At the meeting of OPEC+ energy ministers in Vienna, the alliance members, led by Russia and KSA, approved a new increase in oil production quotas of only 100,000 barrels per day (bpd). For comparison, in July-August, OPEC+ raised output by 648,000 bpd every month. The current increase is the lowest since 1986 in absolute terms, and in percentage terms is the smallest in the history of the cartel, writes Bloomberg.

This OPEC+ meeting is the first since the end of a production freeze deal approved in April 2020 at the peak of the coronavirus (COVID-19) pandemic. The OPEC+ members agreed to remove 10mn bpd from the market in order to reverse the collapse in prices due to the collapse in global demand due to lockdowns and then restore production gradually over two years.

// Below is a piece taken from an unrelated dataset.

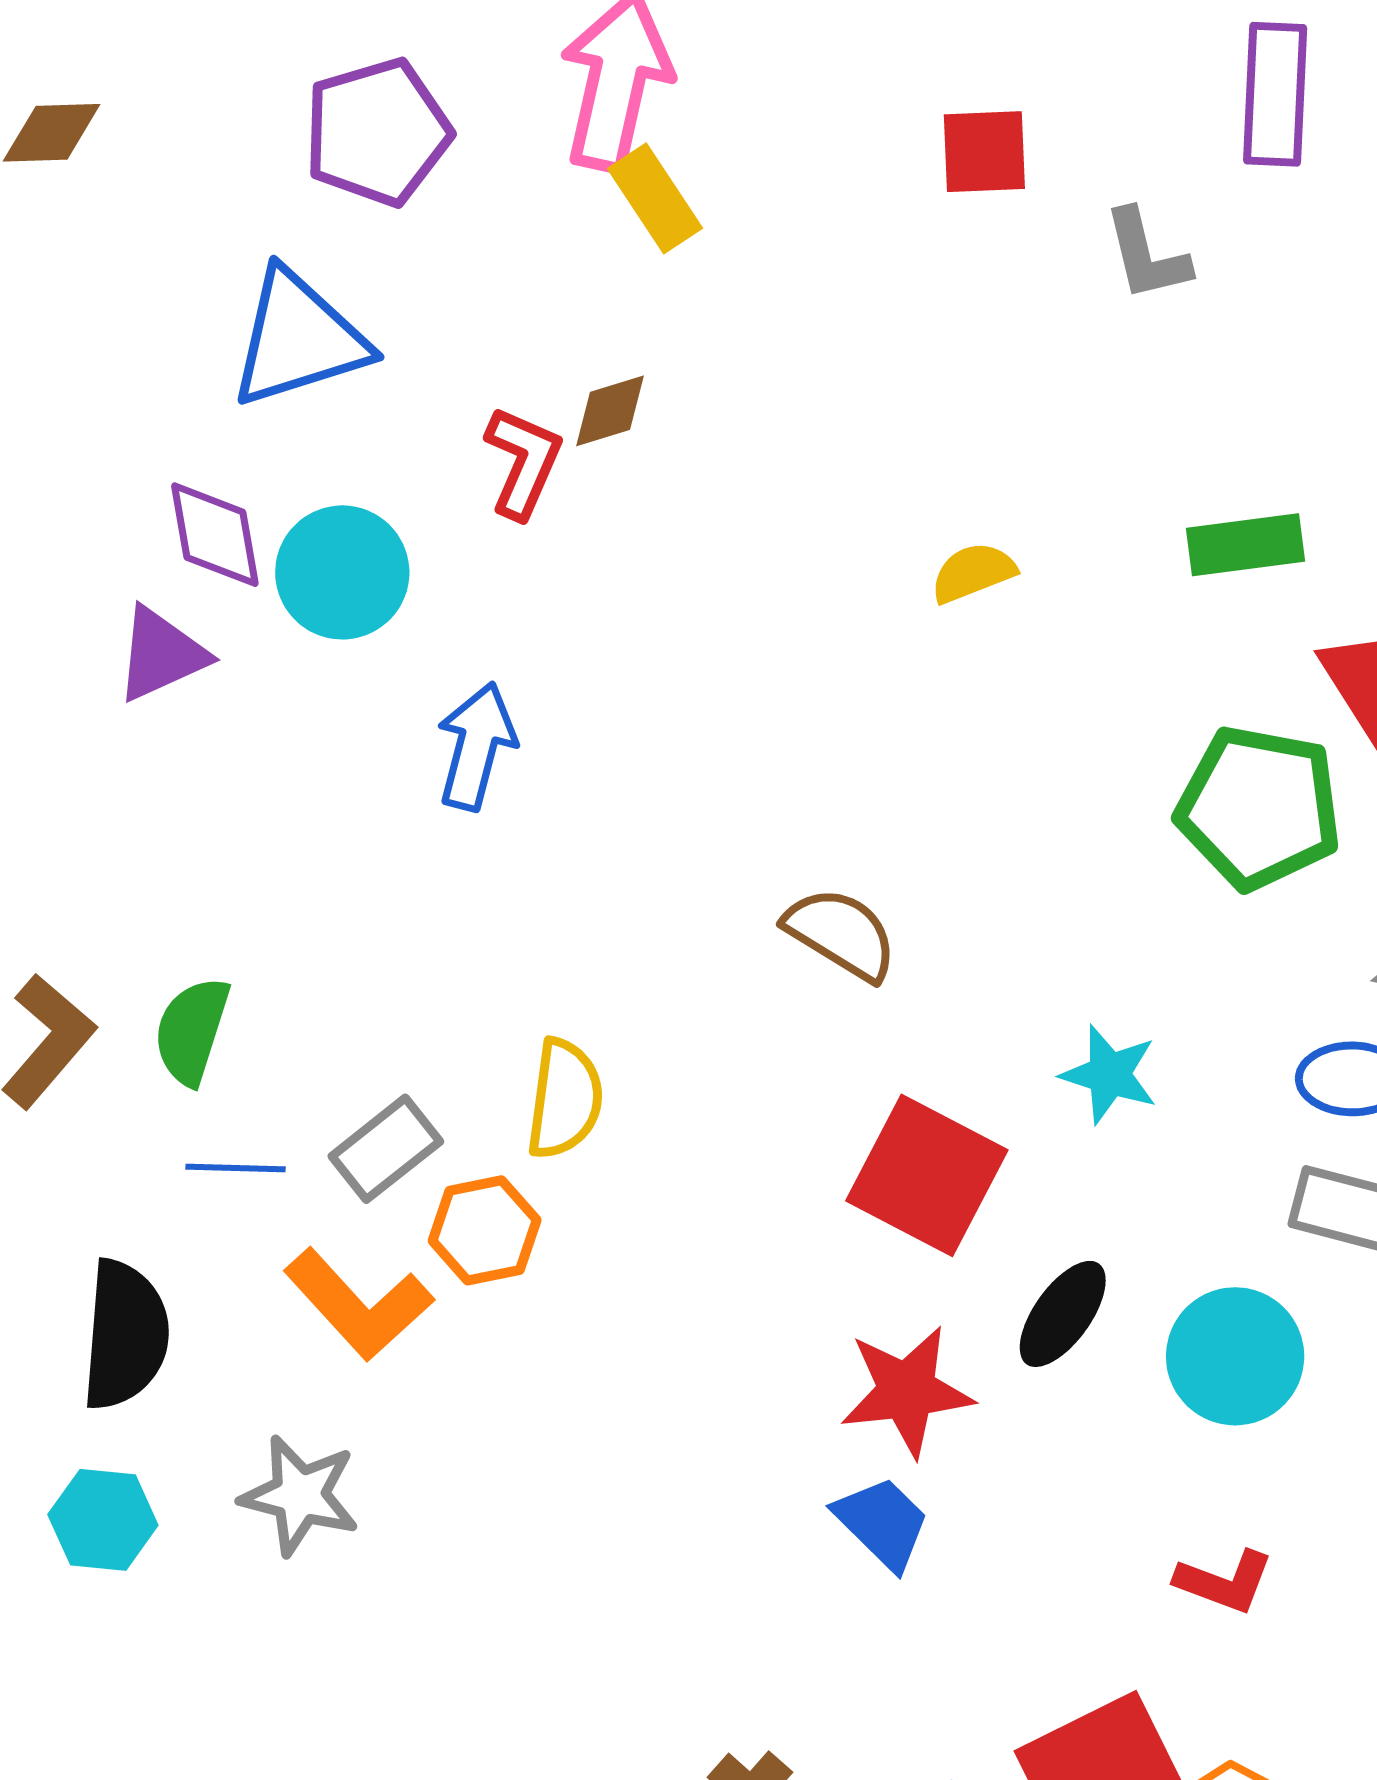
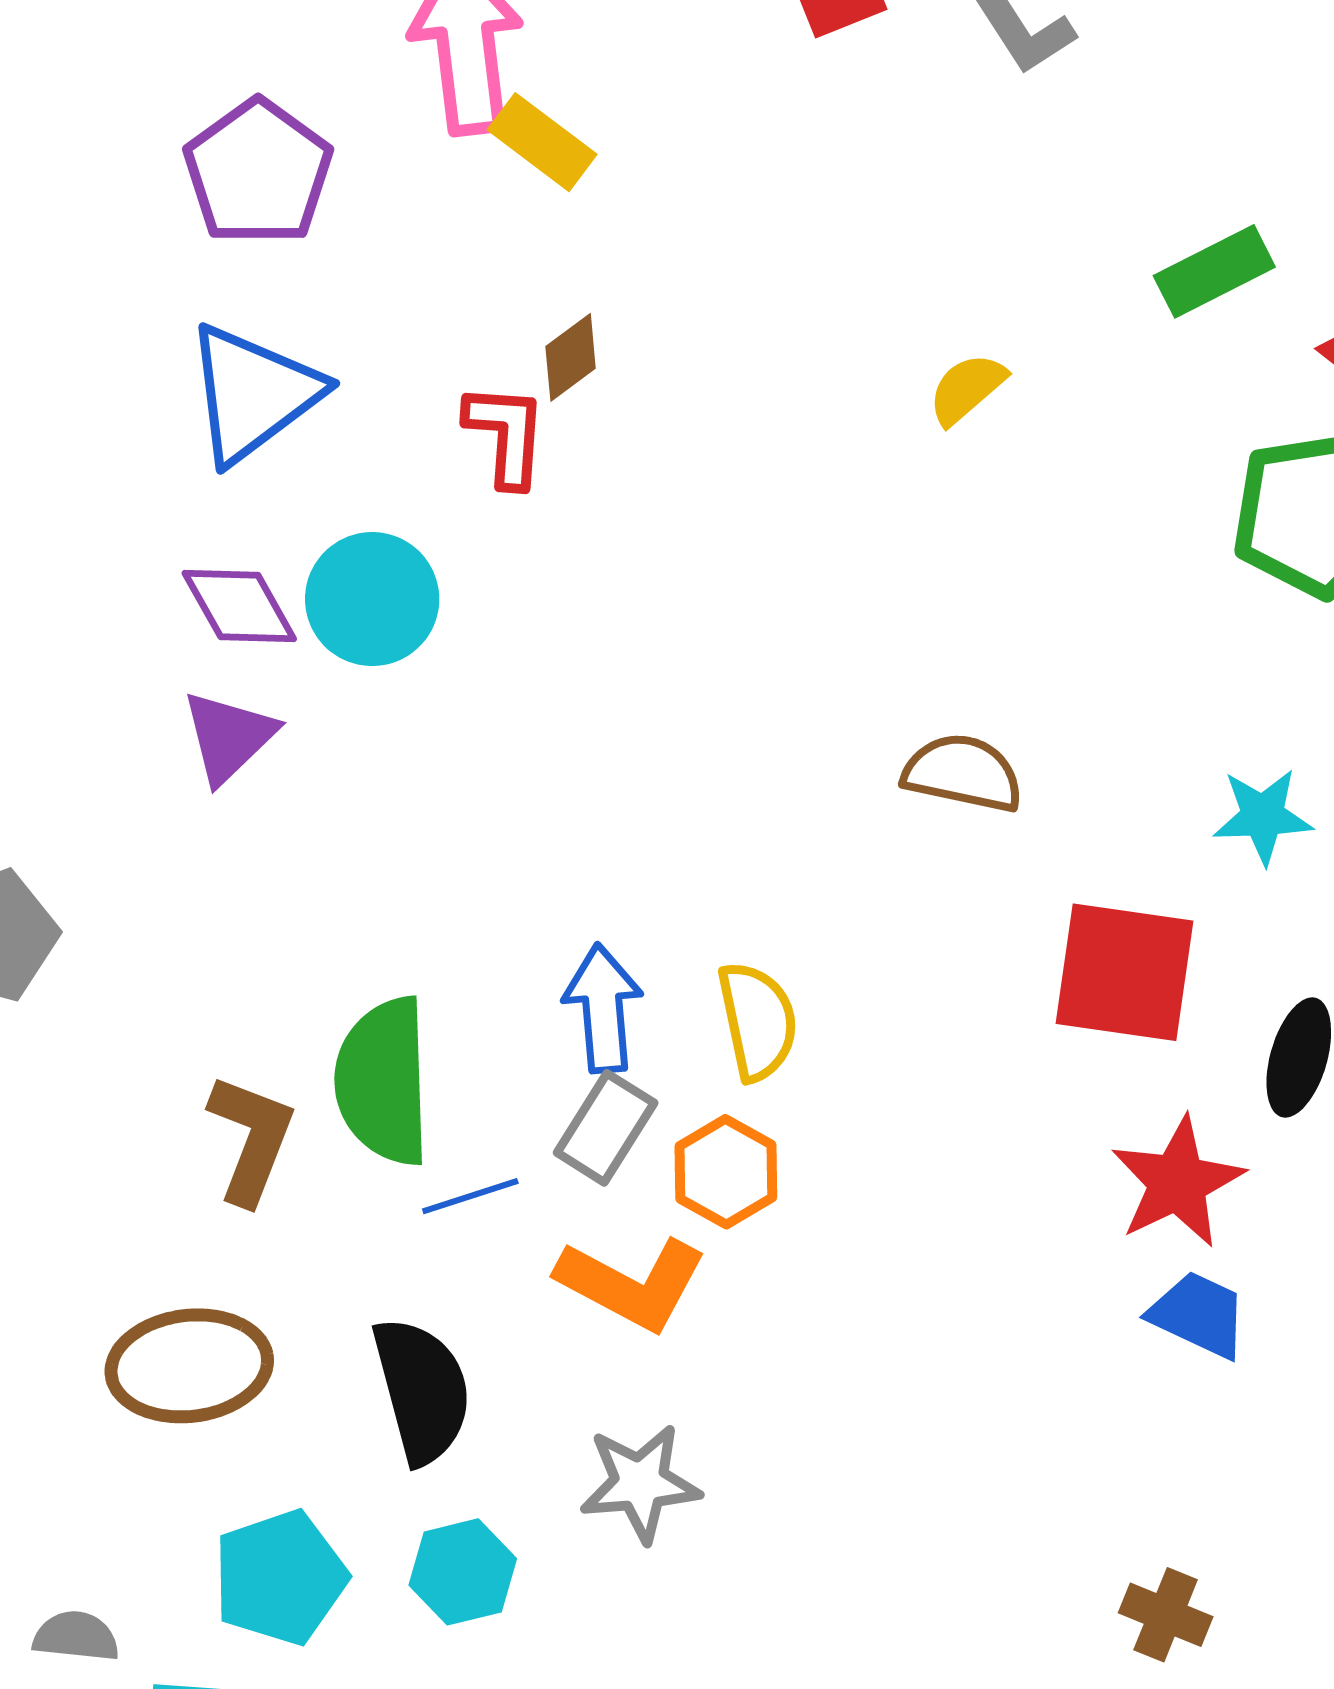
blue arrow: (476, 746) -> (603, 1008), moved
green semicircle: (192, 1031) -> (383, 1081), size x1.5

The last two increases in July-August of this year brought quotas back to pre-pandemic levels, but these are only the official quotas. The actual production lags behind by 3mn bpd, The Bell reports, citing the latest available production data. The main laggards are Nigeria, Angola and Russia.

There are only two countries that can increase output in line with the new official quotas: KSA and the United Arab Emirates (UAE), according to Bloomberg. Their upside production capacity is limited, but they still have some room for increases. KSA’s quota for August is a total of 11mn bpd and actual volume of production in June was 10.65mn – a record by historical standards.

Russia’s oil production has also recovered from a temporary fall following the start of the war in Ukraine in February and two months of self-sanctioning by oil traders, and reached 10.7mn bpd in June, slightly down from the approximately 11mn bpd it was churning out at the start of this year. US production climbed to a record 12.1mn bpd in June.

MbS told Biden that KSA doesn’t have much more production capacity, but according to its oil monopoly Saudi Aramco, the peak production capacity is 12mn bpd, but it says that KSA will only be able to maintain this level of production for a few weeks at most. The International Energy Agency (IEA) estimates the total potential for increased production in the Middle East at 2mn bpd and the August 3 decision will allow KSA to expand output by no more than 30,000 bpd in real terms, with the UAE adding another 10,000 bpd, reports The Bell.

Even that increase is in doubt, as KSA has long followed the policy of keeping some production capacity in reserves to cope with unforeseen events.

Biden tried to paper over the cracks with gifts. The US approved a $3.05bn arms sale to KSA on the same day as the OPEC meeting in Vienna, but to no effect, it seems.

Washington to a large extent has lost KSA to Russia, where relations are increasingly warm. In the past the Middle East has been very reliant on US arms sales, but in the last years Russia has made inroads and taken its own market share of the arms business. Moreover, with the global superpowers of Russia, China and US on a collision course, the non-aligned countries of the world are keen to stay out of the fight. In practice that means keeping Washington at arms length while maintaining cordial relations with Moscow. Moreover, in this case both Riyadh and Moscow are interested in keeping prices high, whereas Washington wants to see them come down.

And the question of oil prices will only grow in importance ahead of the EU deadline to cut off Russian crude imports entirely by December 5 and refined products by February 5 next year as that part of the sanctions regime comes into full force. The Central Bank of Russia (CBR) has warned that the fall in revenue from this could hit the Russian economy hard as well as the budget.